The Community First Village opened little more than a year and a half ago. There are 240 housing units providing shelter for as many as 275 residents—a mix of micro-homes, RVs, and canvas-sided cottages. Fifty percent of the village has been occupied consistently since its inception. It is expected that by the end of the year the community will be close to full occupancy. After that, Graham plans to develop the adjacent 24 acres into an additional 350 units.

Over the years people have reached out to Graham about writing a book. He had always considered himself “too ADD” to sit down and do it alone. Moreover, he could never seem to find the right person to capture his voice. Then along came Lauren Hall, a ghostwriter newly employed by the Fedd Agency, an Austin literary agency with a niche in faith-based works. Hall was a 23-year-old transplant from New York, where she worked at the Village Voice and Dave Eggers’s literary nonprofit 826NYC. She was living in a 120-square-foot tiny house in East Austin when a friend tipped her off to the Community First Village. Hall visited, feeling as though she had arrived in Utopia. She later met Graham and participated in a Street Retreat with him. Moved by her experiences, she knew she was the one to tell his story.

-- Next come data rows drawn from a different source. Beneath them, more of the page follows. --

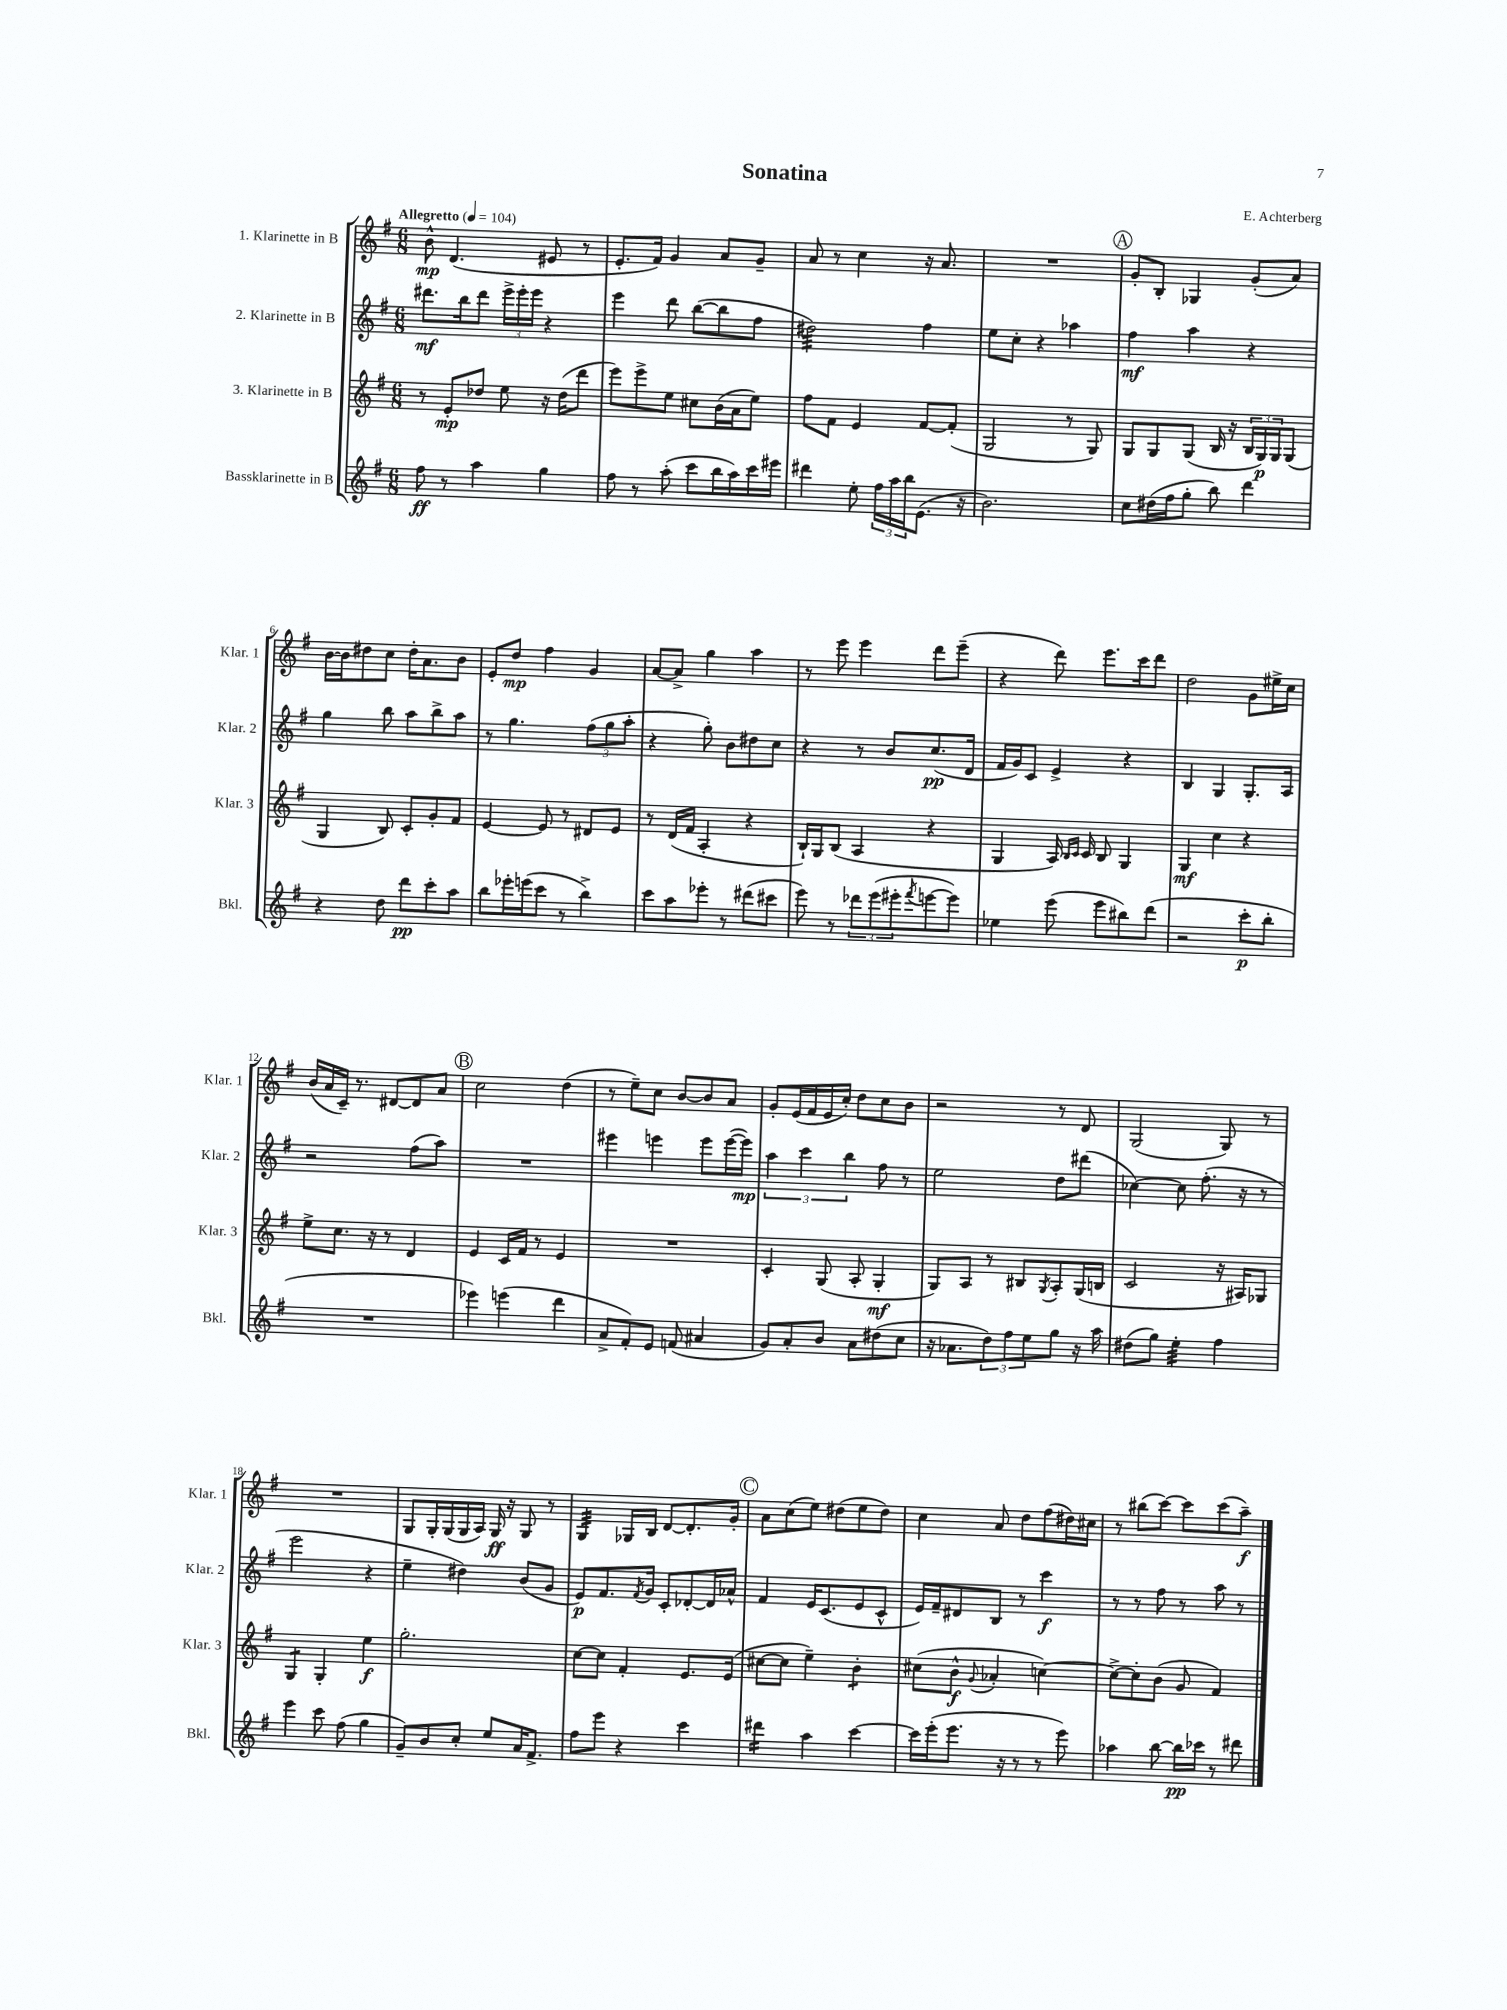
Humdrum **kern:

**kern	**kern	**kern	**kern
*staff4	*staff3	*staff2	*staff1
*clefG2	*clefG2	*clefG2	*clefG2
*k[f#]	*k[f#]	*k[f#]	*k[f#]
*M6/8	*M6/8	*M6/8	*M6/8
*MM104	*MM104	*MM104	*MM104
8ff#\	8r	8.ddd#\L	8b^^\
8r	8e'/L	.	(4.d/
.	.	16bb\k	.
4aa\	8dd-/J	8ddd#\J	.
.	8ee\	24eee^\LL	.
.	.	24eee'\	.
.	.	24eee\JJ	.
4gg\	16r	4r	8e#/
.	(16dd-\LK	.	.
.	8ddd\J	.	8r
=	=	=	=
8ff#\	8eee\L)	4eee\	8.e'/L
8r	8eee^\	.	.
.	.	.	16f#/Jk)
(8aa'\	8ee\J	8ddd\	4g/
8ccc\L	8cc#\L	([8bb\L	.
16bb\L	(16b\L	8bb\]	8a/L
16aa\)	16a\J	.	.
16ccc\	8ee\J)	8ff#\J	8g~/J
16eee#\JJ	.	.	.
=	=	=	=
4ddd#\	8ff#\L	2dd#\)	8a/
.	8f#\J	.	8r
8ee'\	4e/	.	4cc\
24ff#\LL	.	.	.
24aa\	.	.	.
24bb\J	.	.	.
(8.e\J	[8f#/L	4ff#\	16r
.	.	.	8.a/
.	(8f#'/]J	.	.
16r	.	.	.
=	=	=	=
2.b\)	2G/	8ee\L	2.r
.	.	8cc'\J	.
.	.	4r	.
.	8r	4aa-\	.
.	8G/)	.	.
=	=	=	=
8cc\L	8G/L	4ff#\	8g'/L
(16dd#\L	8G/	.	8B'/J
16ff#\J	.	.	.
8gg'\J	(8G/J	4aa\	4G-/
8bb\)	16B/	.	.
.	16r	.	.
4ddd\	24B/LL	4r	(8g'/L
.	24G/)	.	.
.	24G/J	.	.
.	(8G/J	.	8a/J)
=	=	=	=
4r	4G/	4gg\	[16b\LL
.	.	.	16b\]J
.	.	.	8dd#\
8dd\	8B/)	8bb\	8cc\J
8ddd\L	8c'/L	8aa\L	16dd#'\LK
.	.	.	8.a\
8ccc'\	8g'/	8bb^\	.
8aa\J	8f#/J	8aa\J	8b\J
=	=	=	=
8bb\L	[4e/	8r	8e'/L
16eee-'\L	.	4.gg\	8dd/J
(16eee\J	.	.	.
8ccc\J	8e/]	.	4ff#\
8r	8r	.	.
4bb^\)	8d#/L	(12ff#\L	4g/
.	.	12gg\	.
.	8e/J	.	.
.	.	12aa'\J	.
=	=	=	=
8ccc\L	8r	4r	[8a/L
8aa\	(16d/LL	.	8a^/]J
.	16f#/JJ	.	.
8eee-'\J	4A'/	8gg'\)	4gg\
8r	.	8b\L	.
(8ddd#\L	4r	8dd#\	4aa\
8ccc#\J	.	8cc\J	.
=	=	=	=
8eee\)	16B`/LL)	4r	8r
.	16G/J	.	.
8r	(8B/J	.	8eee\
12ddd-\L	4A/	8r	4eee\
(12eee\	.	.	.
.	.	8b/L	.
12eee#'\	.	.	.
8qfff#/	.	.	.
[8eee\	4r	(8.cc/	8ddd\L
8eee\]J)	.	.	(8eee~\J
.	.	16d/Jk	.
=	=	=	=
4ee-\	4G/	16f#/LL	4r
.	.	16g/J)	.
.	.	8c/J	.
(8eee\	16A/)	4e^/	8ddd\)
.	16qqB/LL	.	.
.	16qqc/JJ	.	.
.	16c/	.	.
8eee\L	8B/	.	8.eee\L
8bb#\)	4G/	4r	.
.	.	.	16ccc\k
(8ddd\J	.	.	8ddd\J
=	=	=	=
2r	4G/	4B/	2dd\
.	4cc\	4G/	.
8ccc'\L	4r	8.G'/L	8g\L
8bb'\J	.	.	16ee#^\L
.	.	16A/Jk	16cc\JJ
=	=	=	=
2.r	8ee^\L	2r	(16b/LL
.	.	.	16a/
.	8.cc\J	.	16c~/JJ)
.	.	.	8.r
.	16r	.	.
.	8r	.	[8d#/L
.	4d/	(8ff#\L	8d#/]
.	.	8aa\J)	8a/J
=	=	=	=
4eee-\)	4e/	2.r	2cc\
(4eee\	16c/LL	.	.
.	16f#/JJ	.	.
.	8r	.	.
4ddd\	4e/	.	(4dd\
=	=	=	=
8a^/L	2.r	4eee#\	8r
8f#'/)	.	.	8ee~\L)
8e/J	.	4eee\	8cc\J
(8f/	.	.	[8b/L
4a#/	.	8eee\L	8b/]
.	.	([16eee\L	8a/J
.	.	16eee\]JJ)	.
=	=	=	=
8g/L)	4c'/	6aa\	8g'/L
8a'/	.	.	(16e/L
.	.	6ccc\	.
.	.	.	16f#/
8b/J	(8G/	.	16e/
.	.	.	16cc'/JJ)
.	.	6bb\	.
8a\L	8A'/	.	8dd\L
(8dd#\	4G'/	8ff#\	8cc\
8cc\J	.	8r	8b\J
=	=	=	=
16r	8G/L)	2ee\	2r
8.a-\L	.	.	.
.	8A/J	.	.
12dd\)	8r	.	.
12ff#\	.	.	.
.	8B#/L	.	.
12ee\	.	.	.
.	8qG/	.	.
8gg\J	8A'/	8dd\L	8r
16r	(16G/L	(8ddd#\J	8d/
16aa\	16B/JJ	.	.
=	=	=	=
(8dd#\L	2c/	[4cc-\)	(2G/
8gg\J)	.	.	.
4ee'\	.	8cc-\]	.
.	.	(8.ff#'\	.
4ff#\	16r	.	8G/)
.	16A#/LK)	16r	.
.	8G-/J	8r	8r
=	=	=	=
4eee\	4G/	2eee\	2.r
8ccc\	4G'/	.	.
(8ff#\	.	.	.
4gg\	4ee\	4r	.
=	=	=	=
8g~/L)	2.gg'\	4ee~\	8G/L
8b/	.	.	16G'/L
.	.	.	(16G/
8cc'/J	.	4dd#\)	16G/
.	.	.	16A/JJ)
8ee/L	.	.	16G/
.	.	.	16r
16a/K	.	(8b/L	8G/
8.f#^/J	.	.	.
.	.	8g/J	8r
=	=	=	=
8ff#\L	[8cc\L	8e/L)	4G/
8eee\J	8cc\]J	8.f#/	.
4r	4f#'/	.	16G-/LL
.	.	8qf#/	.
.	.	16g/Jk	16B/JJ
.	.	8c'/L	[8d/L
4ccc\	8.e/L	[8d-'/	8.d'/]
.	.	16d-/]L	.
.	(16e/Jk	16a-^^/JJ	16g'/Jk
=	=	=	=
4ddd#\	[8cc#\L	4f#/	8a\L
.	8cc#\]J	.	(8cc\
4aa\	4ee~\)	16e/LK	8ee\J)
.	.	(8.c/	.
.	.	.	(8dd#\L
[4ccc\	4b'\	8e/	8ee\
.	.	8c^^/J	8dd#\J)
=	=	=	=
16ccc\]LL	(8cc#\L	16e/LL)	4cc\
(16eee'\J	.	16f#~/J	.
8.eee\J	8b^^\J	8d#/	.
.	8qqg/	.	.
.	4a-'/	8B/J	8a/
16r	.	.	.
8r	.	8r	8dd\L
8r	[4cc\)	4ccc\	(8ff#\
8eee\)	.	.	16dd#\L)
.	.	.	16cc#\JJ
=	=	=	=
4aa-\	8cc^\_L	8r	8r
.	8cc'\]	8r	(8bb#\L
[8bb\	(8b\J	8ff#\	[8ccc\J)
16bb\]LL	8g/	8r	8ccc\]L
16ccc-\JJ	.	.	.
8r	4f#/)	8aa\	(8ccc\
8ddd#\	.	8r	8aa~\J)
==	==	==	==
*-	*-	*-	*-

“Given my background and my preferences,” Hall says, “I naturally gravitated toward books that were story-driven, gritty, honest, and stylistic. Alan, as a person and an author, had all of these things, and so at the end of the day, this twenty-something female and this sixty-something male just had more in common than expected. I understood his heart and who he was as a protagonist in his story—this unexpected hero.”
The Highball, April 20, 4 p.m.,

Raise a Glass
Central Texas one-man-band Scott Biram, like any true bluesman, is fond of name-checking whiskey in his songs, but on his new album, The Bad Testament, he has a song titled “Red Wine.” That downgrade shouldn’t dissuade his diehard fans from two upcoming CD release shows, in Austin and Houston, because he can still get positively drunk on wine and act like the hellion that he is.
Antone’s, April 14, 9 p.m.; Fitzgerald’s, April 15, 8 p.m.;

Graves Digger
This is the thirtieth year of the Old Settler’s Music Festival, which is good reason to finally attend the most genuine, feel good roots music festival in Central Texas. Not that you should need more convincing, but consider this: one of the headliners this year is Shakey Graves, the rising star of Americana, who got his start there.
Salt Lick Pavilion, April 20–23,

Once You Go Black
Austin funk-soul brother Black Joe Lewis has a new song, “PTP,” from his album Backlash, which addresses the power of female sexuality (good luck untangling that acronym). With horns and guitars from his backing band the Honeybears blaring above Lewis’s wail, the song has the potential to make people feel hot and bothered one last time, in El Paso, before the tour concludes.
Lowbrow Palace, April 15, 9 p.m.,

Modern Yet Old
The Modern Art Museum of Fort Worth’s sleek new building gives the impression of a cultural institution birthed for the twenty-first century, but the museum as a collection has been around since 1892, in multiple iterations, making it the oldest in Texas. Celebrate those 125 years with a retrospective exhibit mining the Modern archives.
Fort Worth Library-Central Branch, April 17 to July 6,

The King of Kountry
Considering George Strait’s 1992 soundtrack for the movie Pure Country, in which he starred, is his best-selling album, shouldn’t there be merit in the movie itself, despite its tanking at the box office? Reassess said worth at the Pure Country 25th Anniversary Celebration, hosted by the Western Kountry Klub, a honky-tonk where scenes from the movie were filmed.